Back on topic though! My younger bear, Kai, has a bad habit of picking one toy out of the hundred or so sitting in the corner and loving it to death. These are the big durable ones for tough dogs too mind you. He's just kind of a cute beast. As I was throwing out pieces of Mr. Crab this morning I saw him searching through his toy box for his next victim. I don't think he means to kill them, he just loves them too much and they can't handle all his love/teeth.

Maybe it was the glass of wine I'd had with breakfast (poor life decision right there) but I was suddenly having this weird idea that, like Kai, I was loving my work too much. With seventeen days until the PNWA summer conference, every spare moment I have has been spent at a computer combing through my manuscript. Chopping. Rewriting. Reading things I wrote the night before and hating them. I was killing it. It took a puppy polar bear and a glass of Coco Rosso to make me see that.
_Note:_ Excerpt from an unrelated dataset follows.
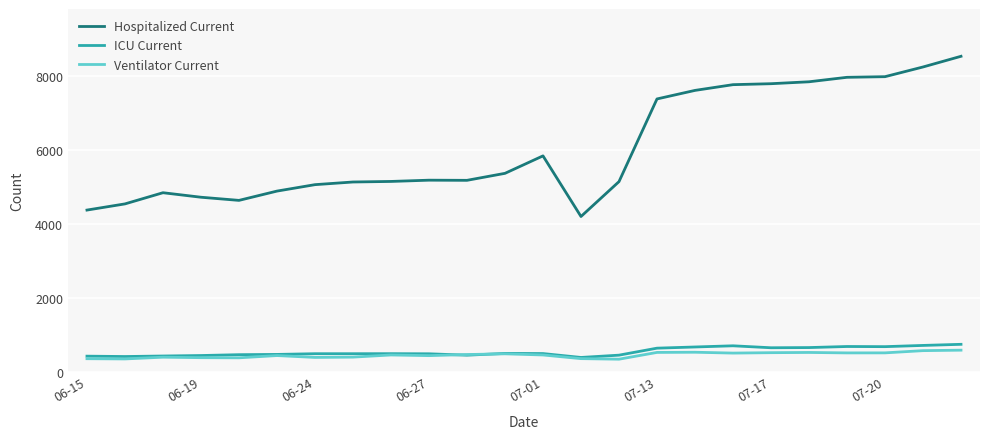

Which series has the widest spread of values?

Hospitalized Current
I love Zhukov. It's my seventh complete novel and my favorite so far. I was going through my older work and of course there are bits which just make me smile, but never have I felt so confident and fully committed to a story as I have with this one.

So I took the rest of the day off. I called out sick from work, got out with a friend I haven't seen in a while, played with the polar bears and cuddled with my boyfriend. At the end of the day I sat down at my desk and opened Zhukov back up. It was like I had a new set of eyes and a full tank of energy to face it. That said, I'm going to try to take a step back for at least a little while every day. I know it's crunch time but I feel like if I don't take a breath every now and then I'm going to just rip my story apart like poor Mr. Crab.